Franticbutterfly · 14/04/2022 15:03

@Rebeccasmoonnecklace

It always freaks me out to see Earth on the television as it makes me remember that we are inhabitants of a planet which is moving around within a galaxy. It’s almost too much information for my mind to compute, my DH thinks I’m weird for thinking this way and writing this down has made me hope I’m not the only one who feels this way SmileConfused
I think about this a lot. Especially when I see Hubble photographs.
rosesarebluey · 14/04/2022 15:09

@FussyLittleFucker

That when I was born, WW2 had ended less than 30 years previously. No wonder our grandparents talked about it a lot. To me, now, 30 years ago is like yesterday.
I was thinking the exact same thing yesterday. I was listening to a Madonna song and realised it was from nearly 40 years ago. 40 years before that was a world war. As you said the 80's/90's seemed like yesterday. Also the 1940's to the 80's was so different in fashion, attitudes, lifestyles etc.
ElegantlyTouched · 14/04/2022 15:10

@Orangecell

I’m late 40s and when I was born my great grandmother was alive who was born in 1898. My nephew was born 2014 and hopefully he will live to see the year 2100. This means that people alive in the 1800s, 1900s, 2000s and 2100s will have known me.
Similar to this, but much more amazing:

Baby girls are born with all the eggs they will ever produce already fully developed. They are formed at 20 weeks.

So the egg that went on to make me was part of my grandmother's body for 4 months, and if my dd has a dd the egg that will form her was part of my body.

So in a way part of 'me' will exist over 5 generations!!!!

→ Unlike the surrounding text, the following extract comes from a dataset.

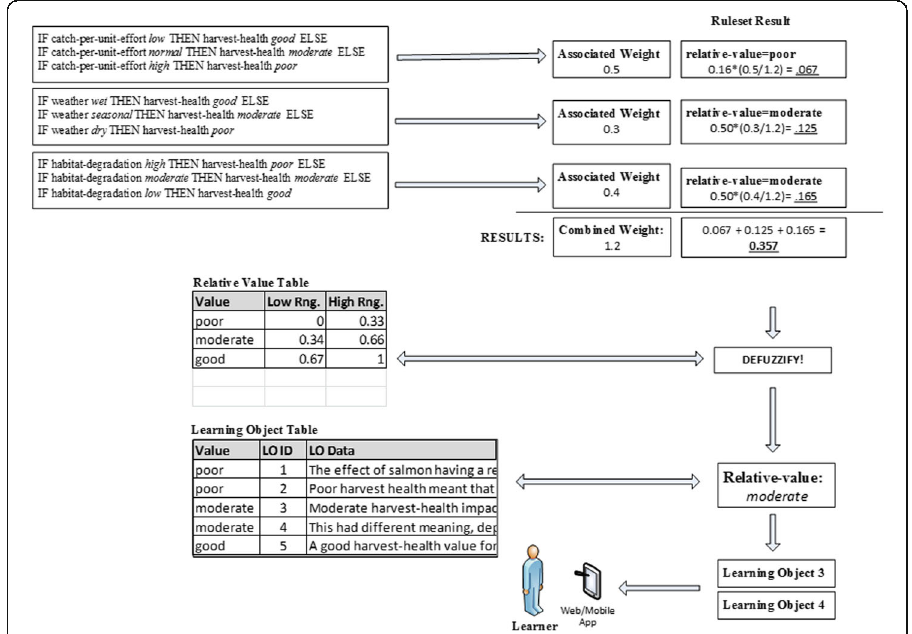
Fig. 4 Fuzzy logic aggregation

SleepingStandingUp · 14/04/2022 15:13

It amazes me that we can form humans two weird tiny things - millions of little cells that get hormone treatment and grow into sperm on a kind of use and replace system, and eggs which you're born with - I formed in my Mom's stomach with the eggs that became my children. And from that we form complete generally similar humans. We share so much DNA with other species but you never get anything but a human out. And the incidence of serious genetic glitches is staggeringly low considering the complexity.

DS has a third extra chromosome in to different chromosomes but only in some cells. So when people say all cells are genetically identical, he's not. I wonder who he'd be if all his cells had only the only copies. I doubt he'd have survived if they'd all been wonky in these two places. And then twins born of the same parents who are so totally different to him, and who have (AFAIK) typical chromosomes but when their egg first split it went all the way and made two babies.

Like that's just crazy. How the hell did we ever evolve a planet full of so many complete organisms??

MardyOldGoth · 14/04/2022 15:14

How do I know if other people see colours the same as I do? We both know it as blue but for all I know they could be seeing it as what I call red. And down the rabbit hole I go!

SleepingStandingUp · 14/04/2022 15:16

Ooh cross posted on egg @ElegantlyTouched. Also that your DNA in your Mitochondria is passed down from your Mom. It's exclusively Mom, and you'll pass it to your daughter. But mine dead ends cos I have boys. Thankfully mi sisters both have daughters so our Mom's Mitochondrial DNA is secure for at least one more generstion

veevee04 · 14/04/2022 15:16

Why on earth did we invent a weapon that could wipe out the whole earth ?

Chakraleaf · 14/04/2022 15:17

@forlornlorna

A realisation really hit me this year. I have a life limiting illness that is progressing faster than expected. It's the realisation that I won't be able to end my life in the final months even though I'll be in pain, unable to swallow or ...well anything really. And that people will do everything possible to keep me alive when I'm dying. Like why? Why do we let humans die long drawn out inevitable deaths but we allow animals to be put to sleep if they are suffering.